Presentato “Statuta civitatis Corae (Romae 1732)”

la tela restaurata col progetto corarteÈ stato presentato sabato pomeriggio presso la Chiesa Santa Maria della Pietà il volume «Statuta civitatis Corae (Romae 1732)», a cura di Pier Luigi De Rossi e Giovanni Pesiri. Una nuova edizione, riveduta ed integrata con i contributi di De Rossi, Pesiri e del prof. Victor Crescenzi (Università di Urbino), della ricerca dell’Archivio storico comunale di Cori pubblicata tre anni fa.

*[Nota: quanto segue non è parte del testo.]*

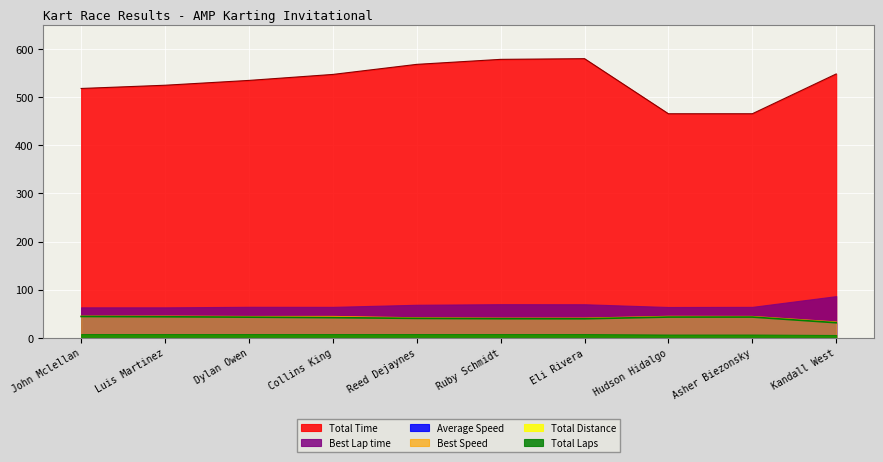

The Average Speed series shows 39.7 at Eli Rivera. True or false?

True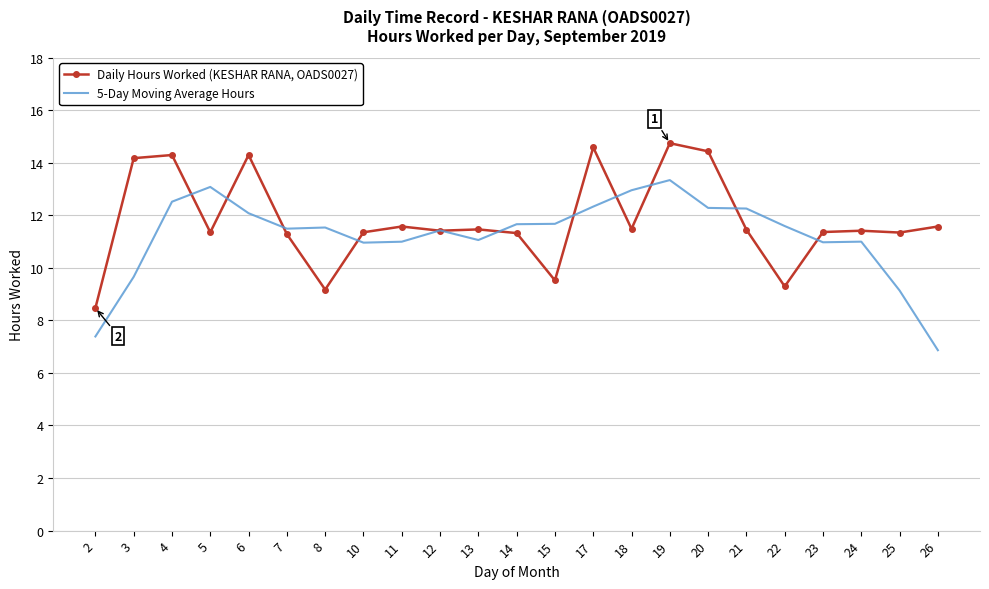

Between which two adjacent categories do 5-Day Moving Average Hours and Daily Hours Worked (KESHAR RANA, OADS0027) first intersect?

4 and 5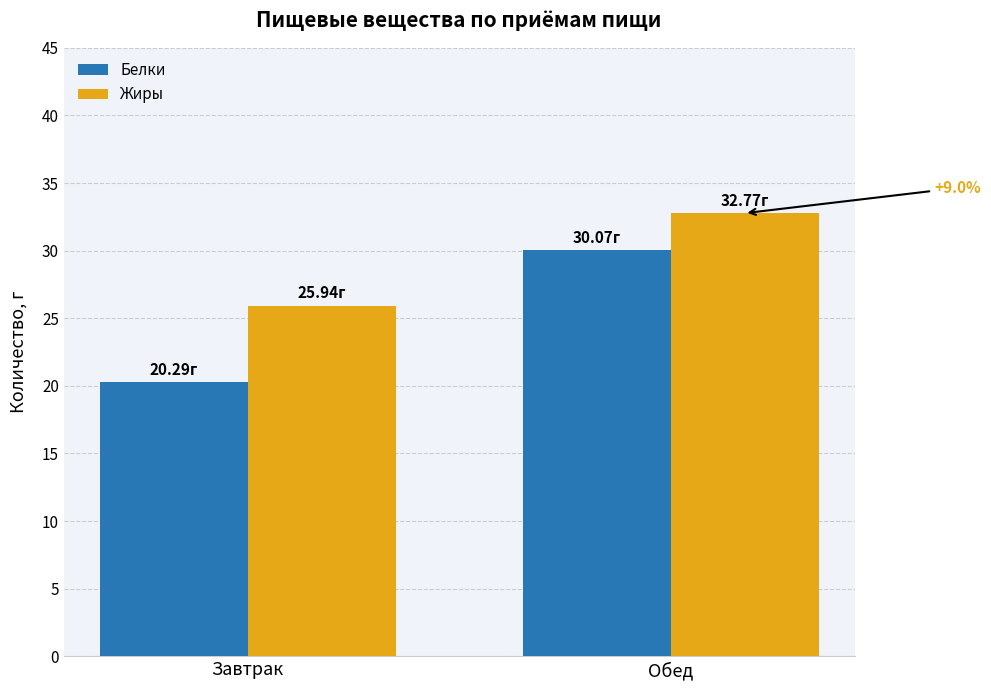

List the series in order of their peak value, highest first.

Жиры, Белки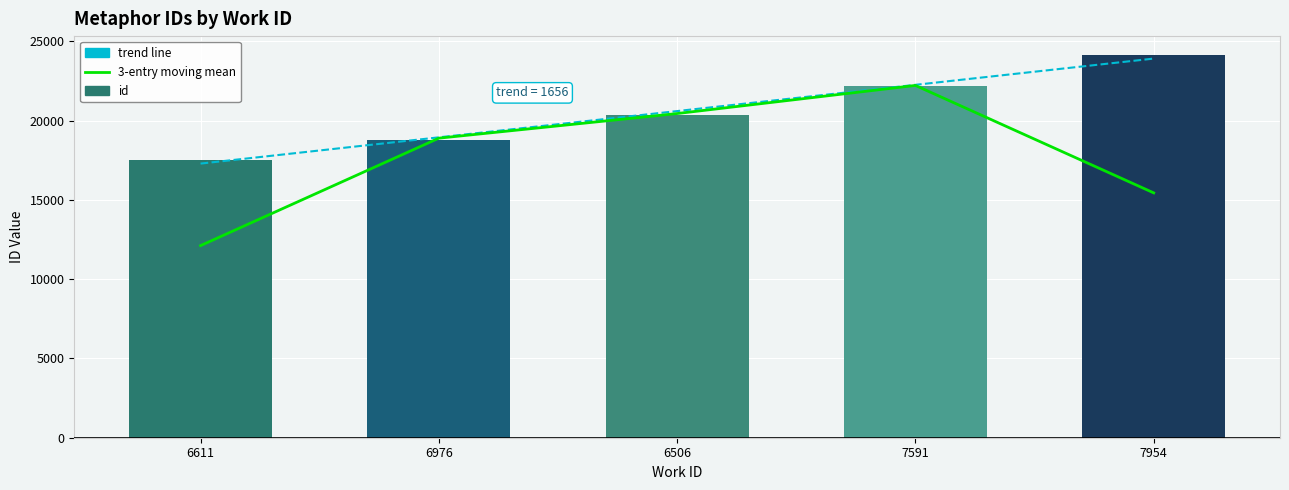

List the series in order of their peak value, highest first.

id, trend, 3-entry moving mean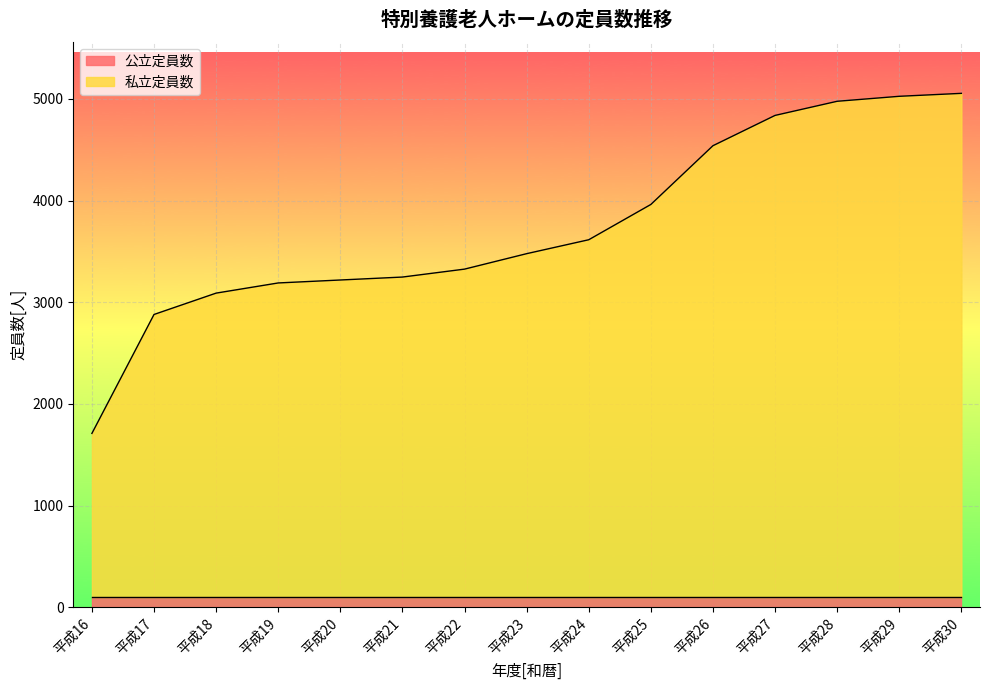

What are all the series names shown in the legend?

公立定員数, 私立定員数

Il libro offre un interessante spunto per riflettere su cinque secoli di storia medievale e moderna della città di Cori: dal ‘300, quando iniziarono le prime codificazioni di usi e consuetudini, al ‘700 quando il consiglio del Comune aveva deliberato di stampare l’originario testo latino del 1549 insieme alla sua traduzione “in volgare” per facilitarne la comprensione, ma l’idea dell’edizione bilingue non incontrò il favore delle autorità superiori.


La novità principale tra lo Statuto del 1549 e lo Stato del 1732 è l’abolizione dell’antico “parlamento”, o consiglio generale, formato dai capifamiglia di Cori. Nel 1668 fu sostituito, per disposizione del Governo pontificio, da un consiglio ristretto di esponenti delle 60 famiglie più in vista di Cori, ponendo fine all’antica consuetudine medievale di lasciare a tutto il “popolo” il potere di decidere almeno su alcuni temi che coinvolgevano gli interessi vitali della comunità.

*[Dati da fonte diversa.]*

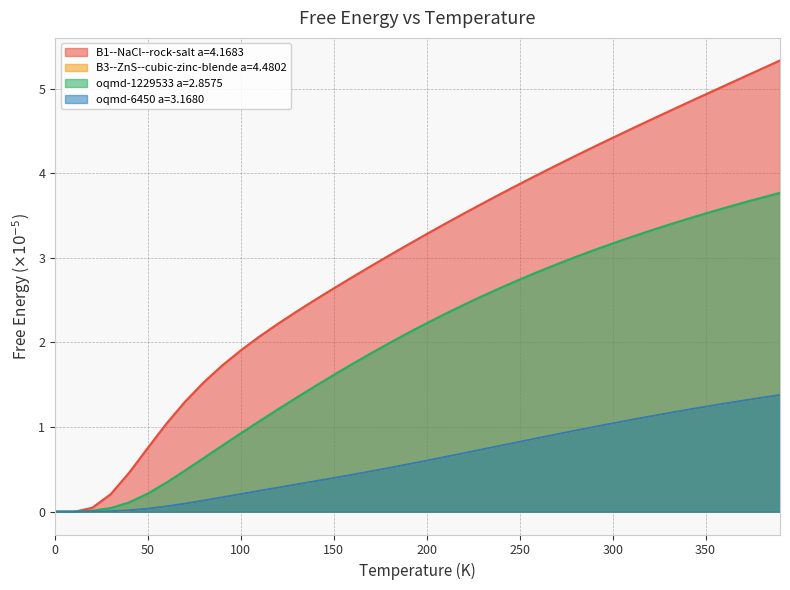

Which series has the largest total across all categories?

B1--NaCl--rock-salt a=4.1683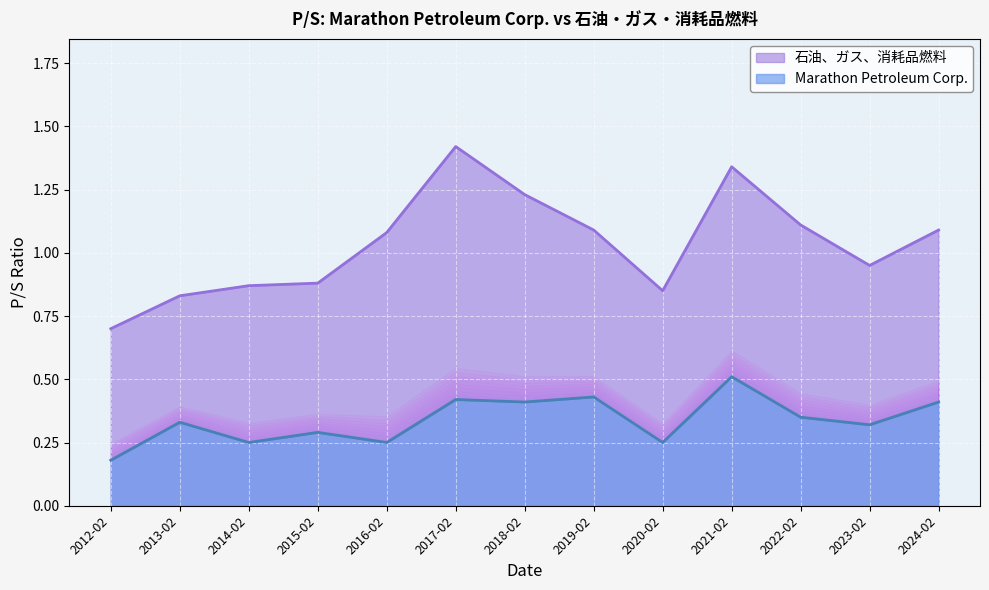

At which label does 石油、ガス、消耗品燃料 reach its minimum?

2012-02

La stampa del 1732 ebbe una tiratura di sole 150 copie ed oggi tale normativa è a disposizione di un pubblico più vasto. La traduzione italiana che affianca il testo latino corona, a distanza di quasi tre secoli, il desiderio espresso dagli amministratori comunali agli inizi del Settecento, di rendere più comprensibile almeno la legislazione locale.

All’evento sono intervenuti anche Gioacchino Giammaria, presidente dell’Istituto di Storia e di Arte del Lazio Meridionale (ISALM), e Piero Manciocchi che ha illustrato ed esposto i primi risultati del “Progetto Corarte”, che è riuscito a restaurare alcune antiche opere d’arte abbandonate con il contributo dei cittadini.